Nauru gehört zu den kleinsten Ländern der Welt. Die Insel mit 11 500 Einwohnern liegt etwa 5600 Kilometer südöstlich von Taiwan. Die chinesische Regierung begrüßte Naurus Umdenken. Die Entscheidung zeige, "dass das Ein-China-Prinzip dem Willen des Volkes und dem Trend der Zeit entspricht", hieß es aus dem Außenministerium in Peking. Ein Sprecher des chinesischen Außenministeriums sagte, es "begrüße" die Entscheidung und dass sie "ein neues Kapitel in den bilateralen Beziehungen mit Nauru auf der Grundlage des Ein-China-Prinzips" markieren würde.

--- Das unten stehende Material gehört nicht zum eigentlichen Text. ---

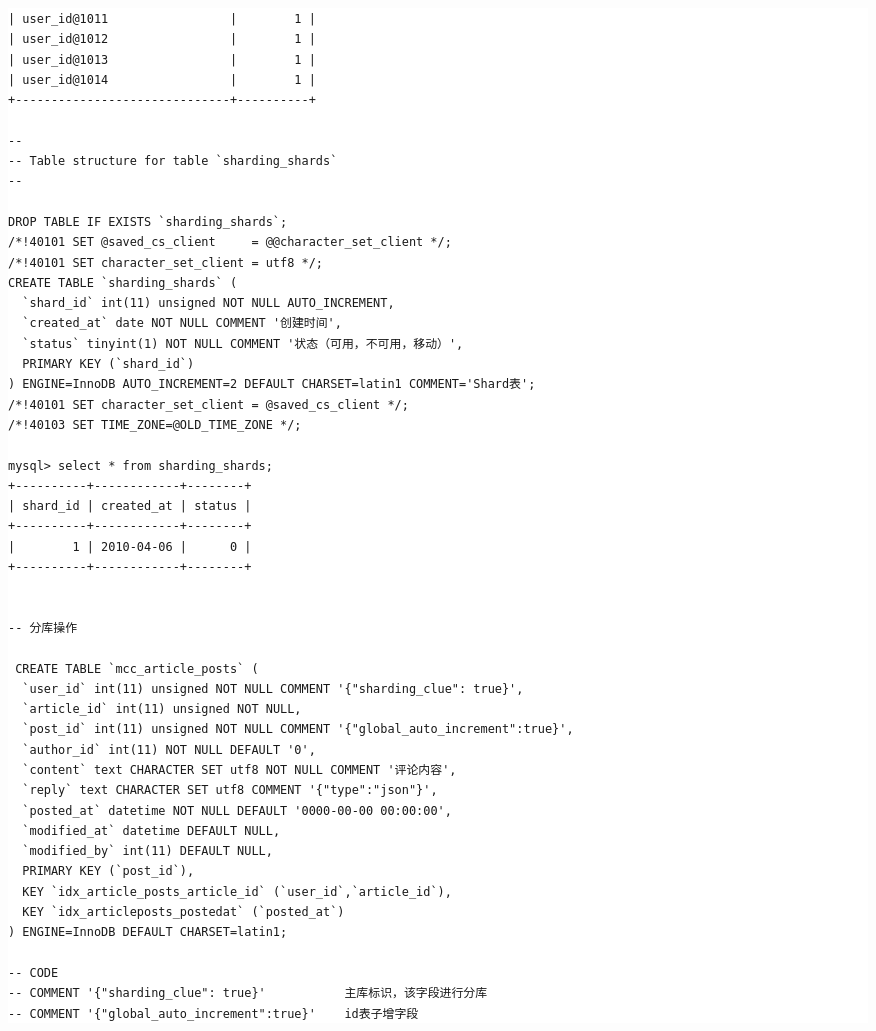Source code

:     | user_id@1011                 |        1 |
    | user_id@1012                 |        1 |
    | user_id@1013                 |        1 |
    | user_id@1014                 |        1 |
    +------------------------------+----------+

    --
    -- Table structure for table `sharding_shards`
    --

    DROP TABLE IF EXISTS `sharding_shards`;
    /*!40101 SET @saved_cs_client     = @@character_set_client */;
    /*!40101 SET character_set_client = utf8 */;
    CREATE TABLE `sharding_shards` (
      `shard_id` int(11) unsigned NOT NULL AUTO_INCREMENT,
      `created_at` date NOT NULL COMMENT '创建时间',
      `status` tinyint(1) NOT NULL COMMENT '状态（可用，不可用，移动）',
      PRIMARY KEY (`shard_id`)
    ) ENGINE=InnoDB AUTO_INCREMENT=2 DEFAULT CHARSET=latin1 COMMENT='Shard表';
    /*!40101 SET character_set_client = @saved_cs_client */;
    /*!40103 SET TIME_ZONE=@OLD_TIME_ZONE */;

    mysql> select * from sharding_shards;
    +----------+------------+--------+
    | shard_id | created_at | status |
    +----------+------------+--------+
    |        1 | 2010-04-06 |      0 |
    +----------+------------+--------+


    -- 分库操作

     CREATE TABLE `mcc_article_posts` (
      `user_id` int(11) unsigned NOT NULL COMMENT '{"sharding_clue": true}',
      `article_id` int(11) unsigned NOT NULL,
      `post_id` int(11) unsigned NOT NULL COMMENT '{"global_auto_increment":true}',
      `author_id` int(11) NOT NULL DEFAULT '0',
      `content` text CHARACTER SET utf8 NOT NULL COMMENT '评论内容',
      `reply` text CHARACTER SET utf8 COMMENT '{"type":"json"}',
      `posted_at` datetime NOT NULL DEFAULT '0000-00-00 00:00:00',
      `modified_at` datetime DEFAULT NULL,
      `modified_by` int(11) DEFAULT NULL,
      PRIMARY KEY (`post_id`),
      KEY `idx_article_posts_article_id` (`user_id`,`article_id`),
      KEY `idx_articleposts_postedat` (`posted_at`)
    ) ENGINE=InnoDB DEFAULT CHARSET=latin1;

    -- CODE
    -- COMMENT '{"sharding_clue": true}'           主库标识，该字段进行分库
    -- COMMENT '{"global_auto_increment":true}'    id表子增字段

Taiwans Vize-Außenminister Tien sagte, China habe Politiker der Pazifikinsel zu dem diplomatischen Wechsel verleitet, indem Peking wirtschaftliche Unterstützung angeboten habe. Taipeh sieht in dem Manöver auch einen Angriff auf die Demokratie Taiwans. Nach dem Abbruch mit Nauru wird Taiwan nunmehr noch von zwölf Staaten, darunter der Vatikan, als souveränes Land anerkannt. Nauru hatte im Juli 2002 seine diplomatischen Beziehungen zu Taiwan schon einmal abgebrochen. 2005 entschied sich die Insel jedoch wieder um, nachdem China seine Versprechungen, das Land zu unterstützen, nicht eingehalten hatte.